__OPDRACHT A__
Geef in twee zinnen een samenvatting van de uitspraak.
__OPDRACHT B__
Geef het deel van de uitspraak van "Datum uitspraak: 6" tot en met "[verzoekers] beroep ingesteld." woordelijk terug.

__TEKST__
§ §
201202256/2/R3.
Datum uitspraak: 6 september 2012
AFDELING
BESTUURSRECHTSPRAAK
Uitspraak van de voorzitter van de Afdeling bestuursrechtspraak van de Raad van State op een verzoek om het treffen van een voorlopige voorziening (artikel 8:81 van de Algemene wet bestuursrecht) in het geding tussen:
[verzoeker A] en [verzoeker B], wonend te Oudenbosch, gemeente Halderberge,
de raad van de gemeente Halderberge,
verweerder.
Bij besluit van 15 december 2011 heeft de raad het bestemmingsplan "Tivoliplein" vastgesteld.
Tegen dit besluit hebben [verzoekers] beroep ingesteld.
[verzoekers] hebben de voorzitter verzocht een voorlopige voorziening te treffen.
De raad heeft een verweerschrift ingediend.
De voorzitter heeft het verzoek ter zitting behandeld op 23 augustus 2012, waar [verzoekers], bijgestaan door mr. B. de Jong, en de raad, vertegenwoordigd door R.C.M. de Beer en W.J.A.M. Wilde, beiden werkzaam bij de gemeente, zijn verschenen.
Voorts is ter zitting [belanghebbende], vertegenwoordigd door ir. J.C.A.M. Verbraak en ing. J.R.M. Martens, verschenen.
1. Het oordeel van de voorzitter heeft een voorlopig karakter en is niet bindend in de bodemprocedure.
2. Het plan voorziet in een juridisch-planologisch kader voor een appartementen-, winkel- en horecacomplex op het Tivoliplein en een parkeervoorziening tussen het Tivoliplein en de Lollestraat te Oudenbosch.
2.1. [verzoekers] wonen aan de noordzijde van de parkeervoorziening. Zij richten zich met hun verzoek tegen de bestemming "Verkeer", voor zover hiermee een parkeervoorziening is beoogd aan de achterzijde van hun perceel. Met hun verzoek beogen zij onomkeerbare gevolgen te voorkomen, omdat bij inwerkingtreding van het plan een omgevingsvergunning voor de bouw van de parkeervoorziening kan worden verleend.
§ §
[Opgeslagen items]
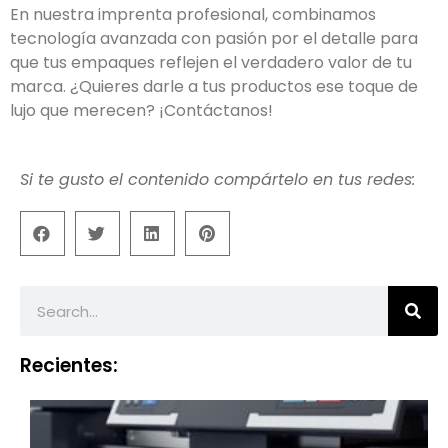
En nuestra imprenta profesional, combinamos
tecnología avanzada con pasión por el detalle para
que tus empaques reflejen el verdadero valor de tu
marca. ¿Quieres darle a tus productos ese toque de
lujo que merecen? ¡Contáctanos!
Si te gusto el contenido compártelo en tus redes:
Recientes:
§ §
__ANTWOORD A__
De voorzitter van de Afdeling bestuursrechtspraak van de Raad van State behandelde op 23 augustus 2012 een verzoek om een voorlopige voorziening van twee inwoners van Oudenbosch tegen het bestemmingsplan "Tivoliplein", dat de raad van de gemeente Halderberge op 15 december 2011 had vastgesteld. Het plan voorziet in een appartementen-, winkel- en horecacomplex en een parkeervoorziening, en de verzoekers, die aan de noordzijde van die parkeervoorziening wonen, keren zich tegen de bestemming "Verkeer" om onomkeerbare gevolgen te voorkomen.

__ANTWOORD B__
Datum uitspraak: 6 september 2012
AFDELING
BESTUURSRECHTSPRAAK
Uitspraak van de voorzitter van de Afdeling bestuursrechtspraak van de Raad van State op een verzoek om het treffen van een voorlopige voorziening (artikel 8:81 van de Algemene wet bestuursrecht) in het geding tussen:
[verzoeker A] en [verzoeker B], wonend te Oudenbosch, gemeente Halderberge,
de raad van de gemeente Halderberge,
verweerder.
Bij besluit van 15 december 2011 heeft de raad het bestemmingsplan "Tivoliplein" vastgesteld.
Tegen dit besluit hebben [verzoekers] beroep ingesteld.